By Metin Demirsar
Ilgaz Mountain National Park (Dunya) – I am reclining on a chaise longue by a heated pool in the Ilgaz Mountain Resort, sipping herbal tea and gazing out to the snow-covered pine forest that envelops the site, awed by the natural surroundings.
I have just had a one-hour long private bubble bath on a heated, octagonal marble belly stone in the resort's hamam, or public bath, and an olive oil massage given by the masseur, and have not felt as clean or relaxed in years. My face is covered with a seaweed mask that I have been told will help tighten my skin and help detoxify my facial pores.
Located in the Ilgaz Mountain National Park, at an altitude of 1,750 meters (5,751 feet), the resort is popular among local tourists and foreigners seeking a vacation in the mountains, away from the hectic sprawl of the cities. Home to grizzly bears, deer, wolves and other wildlife, the Ilgaz Mountain National Park is 450 km (280 miles) east of Istanbul, and 200 km (124 miles) north of Ankara.
As a member of a private tour group, I arrived at the resort on a weekday morning, after a seven-hour bus ride from Istanbul for a three-day, two- night stay.
The Ilgaz Mountains divide the provinces of Cankiri and Kastamonu, but the national park area, skiing facilities and hotels lie in Kastamonu, one of the most verdant provinces in all of Anatolia, often described as the ‘Switzerland of Turkey.' The snow-capped Buyukhacet at 2,587 meters (8,356 feet) is the highest peak in the mountain range.
With its colorful lodges, Ilgaz Mountain Resort offers 118 suites with a total bed 446 bed capacity. The resort is a subsidiary of Kastamonu Holding, owned by a group of local businessmen living in Istanbul, led by Sudi Topal, a former national boxing champion and entrepreneur.

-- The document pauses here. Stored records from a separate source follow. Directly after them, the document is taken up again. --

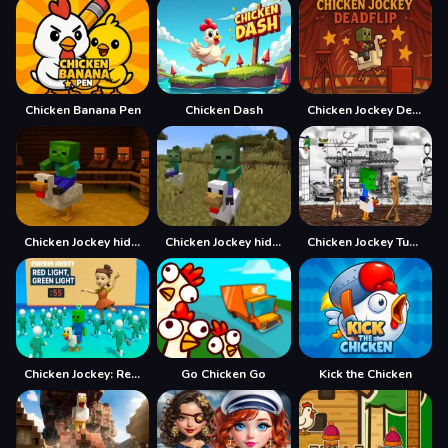
Chicken Banana Pen
Chicken Dash
Chicken Jockey Deadflip
Chicken Jockey hidden lava chicken
Chicken Jockey hidden lava chicken 2
Chicken Jockey Tung Tung Sahur Fight
Chicken Jockey: Red Light Green Light
Go Chicken Go
Kick the Chicken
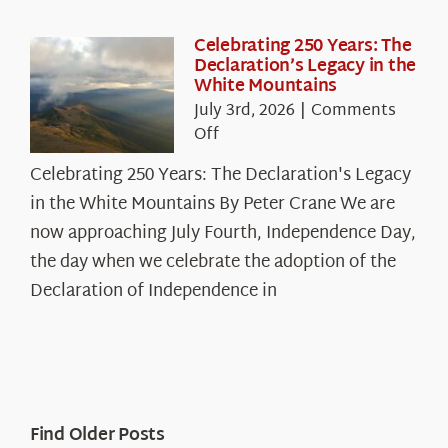
Celebrating 250 Years: The
Declaration’s Legacy in the
White Mountains
July 3rd, 2026
|
Comments
on
Off
Celebrating
Celebrating 250 Years: The Declaration's Legacy
250
in the White Mountains By Peter Crane We are
Years:
The
now approaching July Fourth, Independence Day,
Declaration’s
the day when we celebrate the adoption of the
Legacy
Declaration of Independence in
in
the
White
Mountains
Find Older Posts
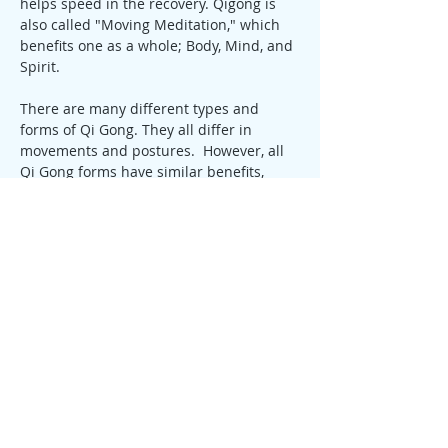
helps speed in the recovery. Qigong is 
also called "Moving Meditation," which 
benefits one as a whole; Body, Mind, and 
Spirit.
There are many different types and 
forms of Qi Gong. They all differ in 
movements and postures.  However, all 
Qi Gong forms have similar benefits, 
some are more focused than others and 
some can target certain illnesses. Here 
at AHA, we focus on Medical Qigong.
Benefits of Qigong:
Delays the Aging Process, leading to 
Longevity
Increases Flexibility
Strengthens Muscles and Tendons
Increases Strength and Endurance
Aids in the Treatment of:
Heart Disease
High Blood Pressure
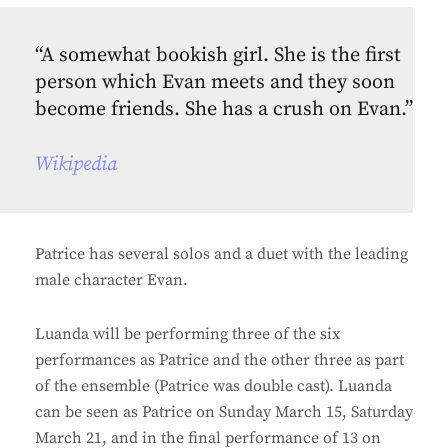
“A somewhat bookish girl. She is the first
person which Evan meets and they soon
become friends. She has a crush on Evan.”
Wikipedia
Patrice has several solos and a duet with the leading
male character Evan.
Luanda will be performing three of the six
performances as Patrice and the other three as part
of the ensemble (Patrice was double cast). Luanda
can be seen as Patrice on Sunday March 15, Saturday
March 21, and in the final performance of 13 on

In addition to its lodges, suites and spa, the resort offers two central restaurants, a bar cafe and a huge, crowded lobby in front of a large fireplace, playrooms for children, a cinema room, and a game room where boisterous backgammon tournaments are held in the evenings.
That morning before the afternoon bath and massage, I took a short ride in a trailer with several others, including skiers, to the ski area of the mountains, where several smaller hotels are located.
I took a ski lift to a 2,100-meter (6,890 ft) mountain top and observed from a cafe, operated by the National Ski Federation, groups of skiers in colorful garb slaloming down the slopes of a half dozen ski-runs, while tasting hot wine, a favorite of skiers.
The federation operates the ski-runs, lifts and also a small hotel at the base of the mountain.
In addition to the small Dagbasi Hotel, Ankara University also operates a hotel and rest and recuperation center for athletes.
The Armed Forces also runs facilities at the site for their members only.
Kastamonu's wooden houses
On the return trip to Istanbul, we stopped off in Kastamonu, the provincial capital, only 40 km (25 miles) from the national park, for several hours.
A city of 94,000 inhabitants, Kastamonu has existed as a commercial center since ancient times, and was a stopping point for caravans on the Silk Road, the trade route linking western Anatolia with China.
Over the millennia, the Hittites, Phrygians, Lydians, Greeks, Romans, and Byzantines, and other peoples controlled the city. In 1084, the Seljuk Turks conquered the city after overrunning most of Anatolia following their victory over the Byzantine army in Manzikert in 1070.
The Ottoman Turks took over the city in 1461 as they united the various beyliks, or feudal Turkish principalities, ruling Anatolia after the collapse of the Seljuk Empire.
The city is known for its splendid wooden houses that cling to the hills that surround Kastamonu, a citadel with strong walls and old mosques and modern shopping plazas.
We visited the Ismail Bey Mosque Complex, with its Caravan Han, where caravan drivers and their animals once stayed, and its handicrafts bazaar.
We also dropped by the Architect Vedat Tek Culture and Art Center, which houses Turkey's only "Hat Museum."